Letters Found in Cereal Box Show Rare Look at German POWs After WW2
A rare discovery shows letters written by German POWs held in Tennessee.
— -- Letters found in a Corn Flakes cereal box reveal intimate relationships between German prisoners of war and the Tennessee locals who lived and worked among them.
Curtis Peters of Tennessee said his sister-in-law in Lawrenceburg, Tennessee, found some 400 letters in the home of her great-aunt when she passed away in the late 1980s. The letters, written by German men who lived in a prison camp near Tennessee's southern border after World War II, are "social history, about their lives, their families, the hardships they suffered," said historian Tim Johnson.
"It was a different world," said Peters, a retired high school history teacher who is president of the Lawrence County Historical Society.
The family eventually donated the letters to Lipscomb University in Nashville after Peters happened to meet one of their history professors, Tim Johnson, while he had breakfast at a diner.
The letters were written between 1946 up to a Christmas card sent in 1976.
"For that long after the war, they show that’s how close the relationship was," Peters said. He said he believes the 330 or so German prisoners held at the camp were held separately from those who were Nazis. According to local newspaper accounts at the time, Peters said, "The tone changed from calling them Nazis to German soldiers to German boys over a two-year period of time."
In the earliest letters, the German prisoners, who worked on the property of the Stribling and Brock families, ask the Americans for help. Peters' wife and her great-aunt were related to the Stribling and Brock families.
One German prisoner eventually became a dentist in war-torn Germany and asked for medicine for his patients or clothes, which were limited to a black market there. But the letters, which address Americans as family, such as "aunt" or "uncle," show the relationships turned into friendship, Peters said.
One of the letters that stuck with Peters the most was written by the former prisoner Willi Mueller, dated Sept. 3, 1948: "I think there would be no war and enemies in the world if the different nations could understand so well as we did. We paid dearly for starting and leading the war. I wished everybody could forget the war and the bad things that happened in it and try to live in peace and respect as neighbors. The whole world would benefit from that."

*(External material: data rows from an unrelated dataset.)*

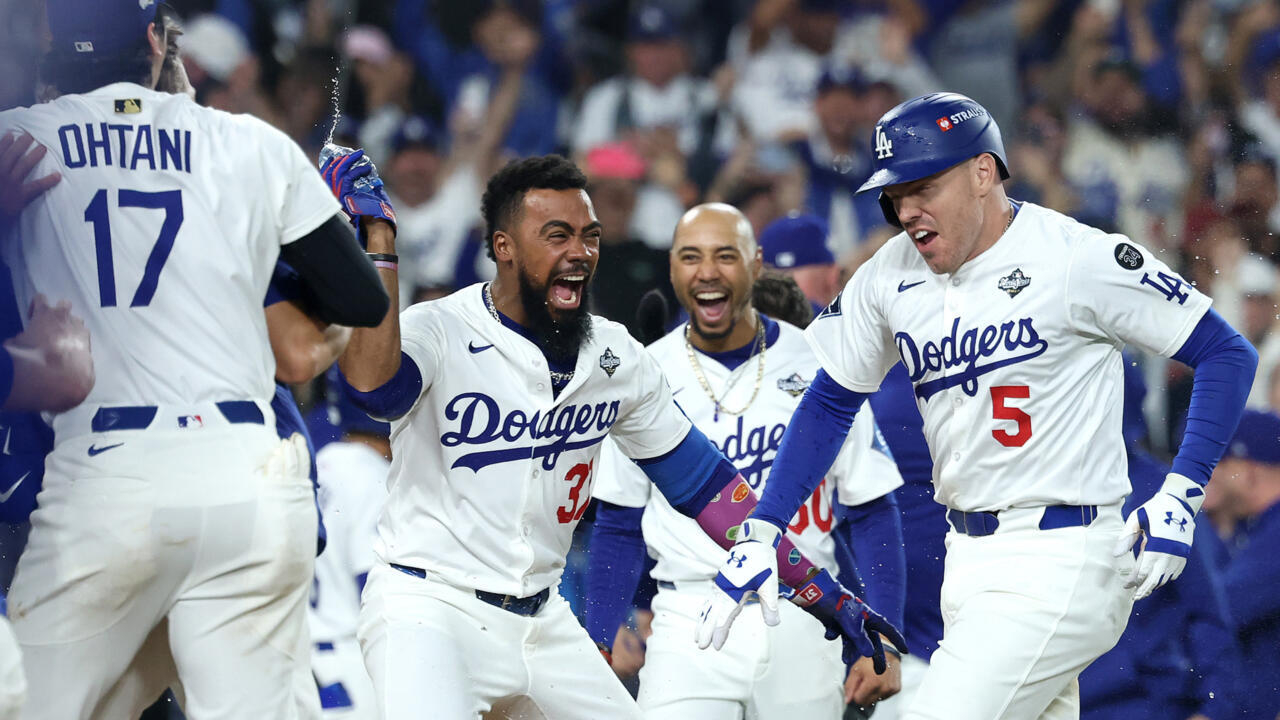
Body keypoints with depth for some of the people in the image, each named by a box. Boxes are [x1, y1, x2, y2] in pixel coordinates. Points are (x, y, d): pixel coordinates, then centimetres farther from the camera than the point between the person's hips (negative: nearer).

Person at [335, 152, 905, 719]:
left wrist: (814, 586, 9)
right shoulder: (438, 331, -11)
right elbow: (372, 384, -34)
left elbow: (701, 479, 12)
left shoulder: (617, 357, 7)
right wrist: (379, 247, -38)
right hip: (427, 608, -7)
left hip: (542, 621, 7)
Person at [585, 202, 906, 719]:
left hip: (800, 619, 0)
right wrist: (594, 649, 1)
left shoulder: (816, 364, 2)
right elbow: (619, 528, 10)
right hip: (689, 627, 0)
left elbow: (873, 515, 4)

“I really thought this should be available to the public," Johnson told ABC News. "It’s unusual to find this large of a collection of letters.”
The Tennessee Historical Records Advisory Board and the National Historical Publications and Records Commission gave a $1,250 grant to assist in digitizing the letters. Lipscomb University provided a summer faculty grant for German professor Charles McVey to translate the letters. Both of the original parties wrote in their native language and the recipients would find people to help translate them, Peters said.
“It’s easy to talk about war when it is at a distance," Johnson said. "Part of war is to dehumanize your opponent. When you bring in the human element, it’s a completely different ballgame. These letters bring you face-to-face with humanity.”
The library plans to feature them in an event to celebrate the 70th anniversary of the end of World War II.
“Many American only know WWII from Brad Pitt and Tom Hanks movies," McVey said. "Even though I’m a German professor and my father was a POW in Germany, I knew some Germans were POWs here in American, but it never occurred to me that German POWs were so close to our area. Through this project, we are finding people all over the U.S. who knew of these camps and knew Germans housed in them. These letters are really bringing something that was old and forgotten to life again."
McVey said that the significance to the university is its library may become a center for the study of this aspect of World War II.
"It’s a very interesting topic tied to military history but also tied to how people relate to each other today in conflict and in imprisonment," McVey said. "We’ve discovered that people all over are aware of this history, but there doesn’t seem to be a nexus for the study and collection of information on this topic.”